There will be a timed heartbeat between the client and the server to detect the survival of the connection, which defaults to 30s at a time. Tcp shutdown is to notify the other party through the FIN packet, if because of network problems, the other party can not even receive the FIN packet, then even if one side closes the socket, the other side may think that the connection is normal. Therefore, the heartbeat detection survival mechanism is very common in long-connection applications. If the client sends three consecutive heartbeats and does not receive a reply from the server, the connection is considered closed. The server will also have connection survival detection, if a client connection within 90s no messages come in, then the connection is also considered to have been disconnected. The server does not actively send heartbeat messages.

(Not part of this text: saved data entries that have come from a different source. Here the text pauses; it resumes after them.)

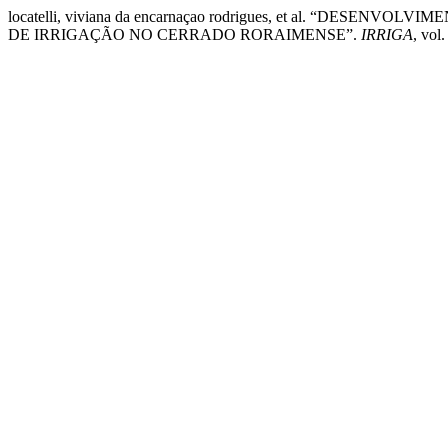
locatelli, viviana da encarnaçao rodrigues, et al. “DES
DE IRRIGAÇÃO NO CERRADO RORAIMENSE”.
IRRIGA
, vol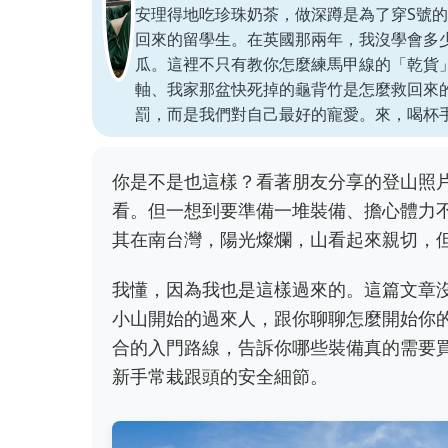
安理得地吃珍珠奶茶，做深蹲是為了穿S號
回來的留學生。在英國那兩年，我沒學會多
瓜。這裡不只有教你怎麼練馬甲線的「乾貨
軸、我家那盆快死掉的龜背竹是怎麼救回來
罰，而是我們對自己最好的寵愛。來，喝杯
你是不是也這樣？看著朋友分享的登山照
看。但一想到要準備一堆裝備、擔心體力
其在南台灣，陽光燦爛，山看起來親切，
我懂，因為我也是這樣過來的。這篇文章
小山開始的過來人，跟你聊聊怎麼開始你
合的入門路線，告訴你哪些裝備真的需要
新手常栽跟頭的安全細節。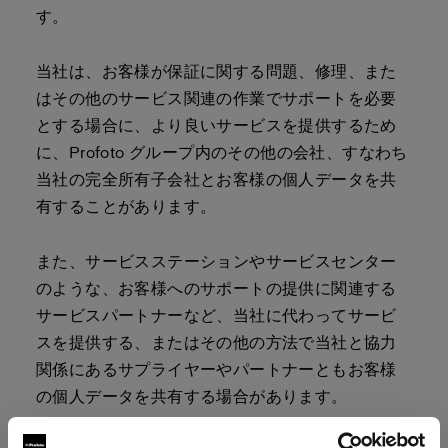
す。
当社は、お客様が保証に関する問題、修理、また
はその他のサービス関連の作業でサポートを必要
とする場合に、より良いサービスを提供するため
に、Profoto グループ内のその他の会社、すなわち
当社の完全所有子会社とお客様の個人データを共
有することがあります。
また、サービスステーションやサービスセンター
のような、お客様へのサポートの提供に関連する
サービスパートナーなど、当社に代わってサービ
スを提供する、またはその他の方法で当社と協力
関係にあるサプライヤーやパートナーともお客様
の個人データを共有する場合があります。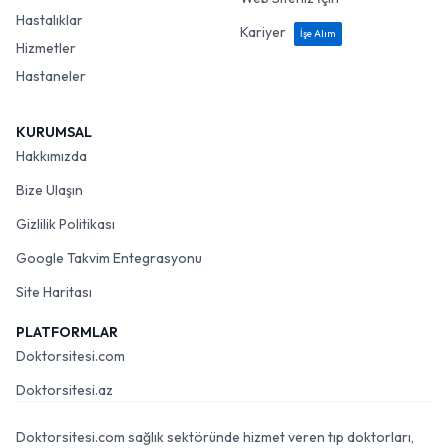
Hastalıklar
Kariyer
İşe Alım
Hizmetler
Hastaneler
KURUMSAL
Hakkımızda
Bize Ulaşın
Gizlilik Politikası
Google Takvim Entegrasyonu
Site Haritası
PLATFORMLAR
Doktorsitesi.com
Doktorsitesi.az
Doktorsitesi.com sağlık sektöründe hizmet veren tıp doktorları,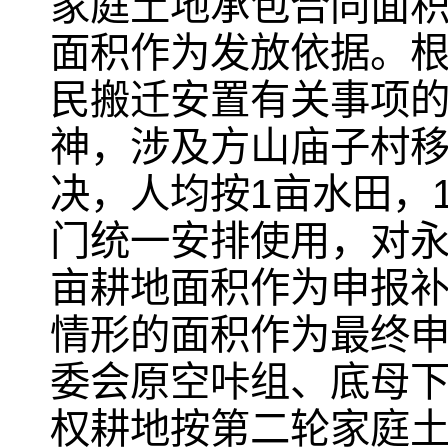
家庭土地承包合同面
面积作为发放依据。
民搬迁安置有关事项的
神，涉及方山庙子村
决，人均按1亩水田，
门统一安排使用，对永
亩耕地面积作为申报
情形的面积作为最终
委会原空咔组、底母
权耕地按第二轮家庭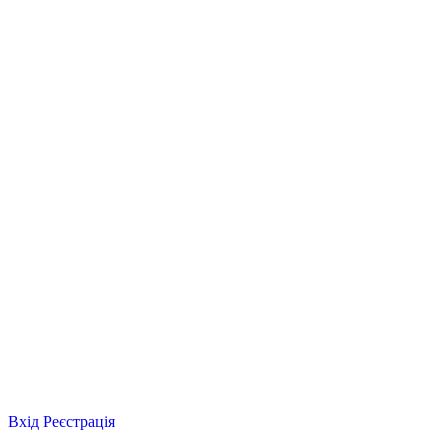
Вхід
Реєстрація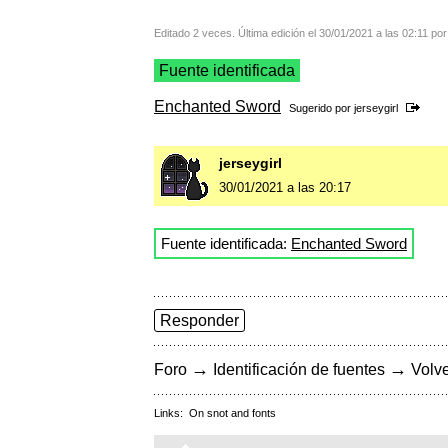
Editado 2 veces. Última edición el 30/01/2021 a las 02:11 p
Fuente identificada
Enchanted Sword
Sugerido por
jerseygirl
jerseygirl
30/01/2021 a las 20:17
Fuente identificada:
Enchanted Sword
Responder
→
→
Foro
Identificación de fuentes
Volve
Links:
On snot and fonts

RPC is typically a request made by the client to the server and then receives a reply from the server. Bolt's RPC is duplex communication, and the server can also initiate requests to clients, and they share a TCP connection. The TCP connection itself is duplex, so it's not a miracle either. It's just that the server needs to initiate a request to the client in what business scenario, and the ant does not elaborate.

In-depth analysis of Ant Financial RPC framework structure

As the active connecting party, the client is responsible for reconnecting and initiating heartbeat messages. The server as the passive party, it does not need to deal with reconnection, if the connection is disconnected, it will directly remove the connection from the collection, no special processing, but it will detect heartbeat messages, if there is no message coming to the connection channel within a certain period of time, it will actively close.

The client's reconnection policy is a separate module, and there are two places that will become the entrance to the reconnection. One is that the normal connection disconnect triggers the channelInActive callback, and the other is that the reconnection connection cannot be established successfully and needs to be retried. Bolt has a separate reconnection thread, all the connections that need to be reconnected will be wrapped into a task crammed into the thread's task queue, the thread constantly takes tasks from the queue for reconnection processing, if the reconnection fails, it will try to repackag the task into the queue and continue processing. The default is 1s clock to handle a reconnection task.

In-depth analysis of Ant Financial RPC framework structure

The RPC connection is delayed, it tries to connect the first time the client sends an RPC request, and if the connection fails, it immediately continues to reconnect up to two default times. If the connection is not established after three attempts, an anomaly is exploded to the upper layer. It does not need to wrap a reconnection task into the ConnectManager because subsequent client requests continue to trigger connections.

RPC is usually a one-answer answer, the client can synchronously wait for the response, or it can provide a callback interface waiting for the result notification. In addition to providing a reply mode, Bolt also provides oneway one-way messages, which the server does not reply to after receiving it, and the client returns the request immediately after sending it without waiting for the result.

Oneway messages are generally used for less important log messages, which cannot guarantee that the server will be able to receive them, so this kind of business message should be the kind of message that allows loss, similar in form to UDP, which can greatly improve the throughput of messages at the premise of sacrificing reliability.

Bolt provides a callback interface that allows the monitoring system to analyze the invocation status of the request. The monitoring client can implement this interface, register the RPC client and server to collect logs, and then send them to the log analysis system.

interface Tracer { void startRpc(SofaRequest request); void serverReceived(SofaRequest request); void serverSend(SofaRequest request, SofaResponse response, Throwable throwable); void clientReceived(SofaRequest request, SofaResponse response, Throwable throwable); ...}

Bolt is a mature and complex RPC system, this small article only explains part of it, and there are still a lot of implementation details to be mined.